What term to use with other events remains as an exercise, but to a lot
of people wanting just the 'cycles' event, like was used in the above
patch log message:
# perf record -a -- perf bench sched messaging
That would be enough, no?
- Arnaldo
> I've also talked with a bunch of people about this, and everybody
> proposes their own term and is confused by all other proposals.
> The problem is that we did not just lack this fundamental profiling
> capability in all profilers out there, but we, as a community, also
> still don't know how to even talk about these things...
> There is no terminology that would be clear for everybody. E.g. when
> some people hear wall-clock, they imply that it samples every thread
> (runnable and non-runnnable) every time unit (but that's a vastly
> different profile from this one).
> > > 'Latency' is a highly overloaded concept that almost never corresponds
> > > to 'wall clock time'. It usually means a relative delay value, which is
> > > why I initially thought this somehow means instruction-latency or
> > > memory-latency profiling ...
> > > Ie. 'latency' in its naive meaning, is on the exact opposite side of
> > > the terminology spectrum of where it should be: it suggests relative
> > > time, while in reality it's connected to wall-clock/absolute time ...
> > > *Please* use something else. Wall-clock is fine, as
> > > cpu-and-latency-overheads.txt uses initially, but so would be other
> > > combinations:
> > > #1: 'CPU time' vs. 'real time'
> > > This is short, although a disadvantage is the possible
> > > 'real-time kernel' source of confusion here.
> > > #2: 'CPU time' vs. 'wall-clock time'
> > > This is longer but OK and unambiguous.
> > > #3: 'relative time' vs. 'absolute time'
> > > This is short and straightforward, and might be my favorite
> > > personally, because relative/absolute is such an unambiguous
> > > and well-known terminology and often paired in a similar
> > > fashion.
> > > #4: 'CPU time' vs. 'absolute time'
> > > This is a combination of #1 and #3 that keeps the 'CPU time'
> > > terminology for relative time. The CPU/absolute pairing is not
> > > that intuitive though.
> > > #5: 'CPU time' vs. 'latency'
> > > This is really, really bad and unintuitive. Sorry to be so
> > > harsh and negative about this choice, but this is such a nice
> > > feature, which suffers from confusing naming. :-)

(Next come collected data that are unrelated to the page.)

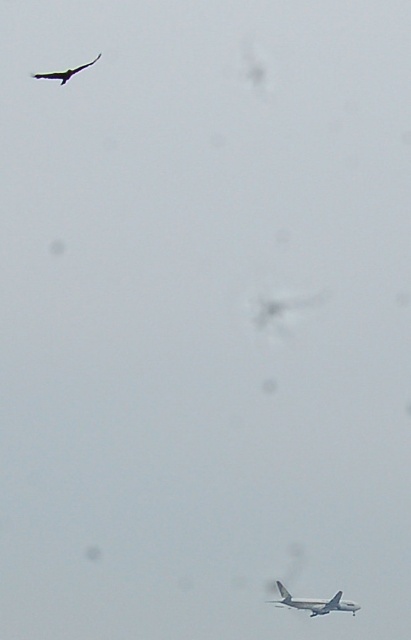
You are an observer looking at the sky scene. You notice two points marked in the image. Which point, point (309, 600) or point (69, 76), appears closer to you?

Point (309, 600) is closer to the viewer than point (69, 76) according to the description.

Looking at this image, you are an observer looking at the sky scene. You notice the silver metallic airplane at lower center and the dark gray feathers at upper left. Which object is located higher in the sky?

The dark gray feathers at upper left are higher in the sky than the silver metallic airplane at lower center because the airplane is positioned under them.

You are a pilot flying a small plane and need to avoid the silver metallic airplane at lower center. The safe distance required is 100 meters. Can you safely maneuver around it based on the distance provided?

The distance between the silver metallic airplane at lower center and the camera is 102.09 meters, which exceeds the required safe distance of 100 meters. Therefore, you can safely maneuver around the silver metallic airplane at lower center.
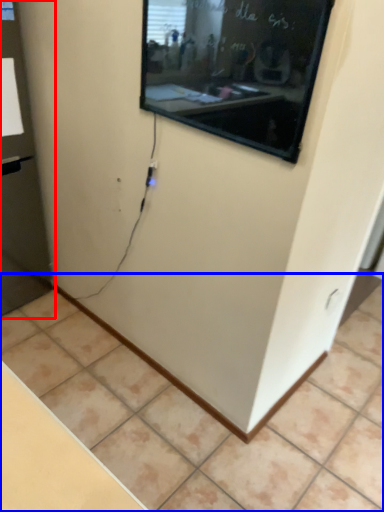
Question: Which object is further to the camera taking this photo, glass door (highlighted by a red box) or tile (highlighted by a blue box)?

Choices:
 (A) glass door
 (B) tile

Answer: (A)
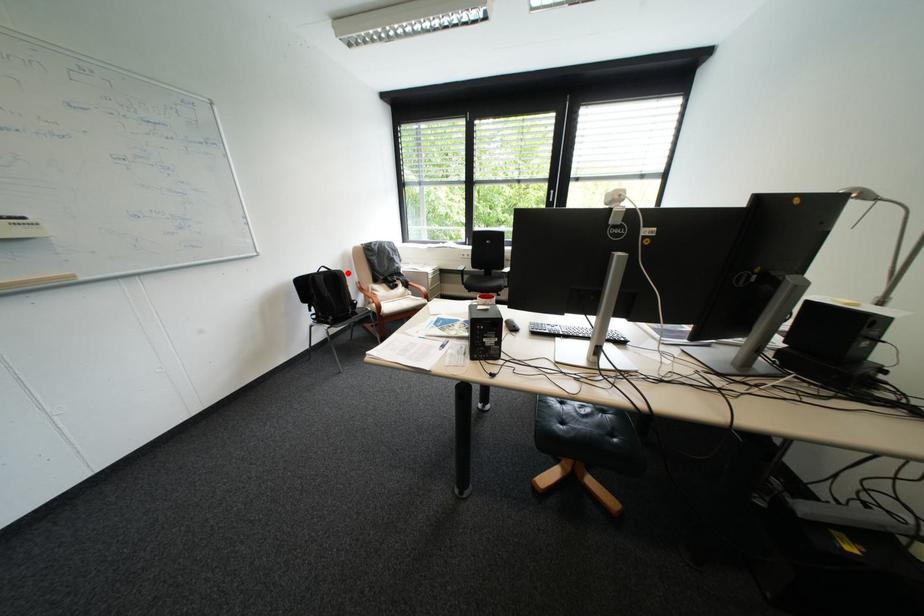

> > Thanks for your seggestions. My main concern is that it's not just
> > about cpu-time and wallclock-time. perf tools can measure any events
> > that have different meanings. So I think we need generic terms to cover
> > them.
> I did not see a conflict there. It's possible to sample, say, cache
> misses per unit of CPU time or per unit of wall-clock time.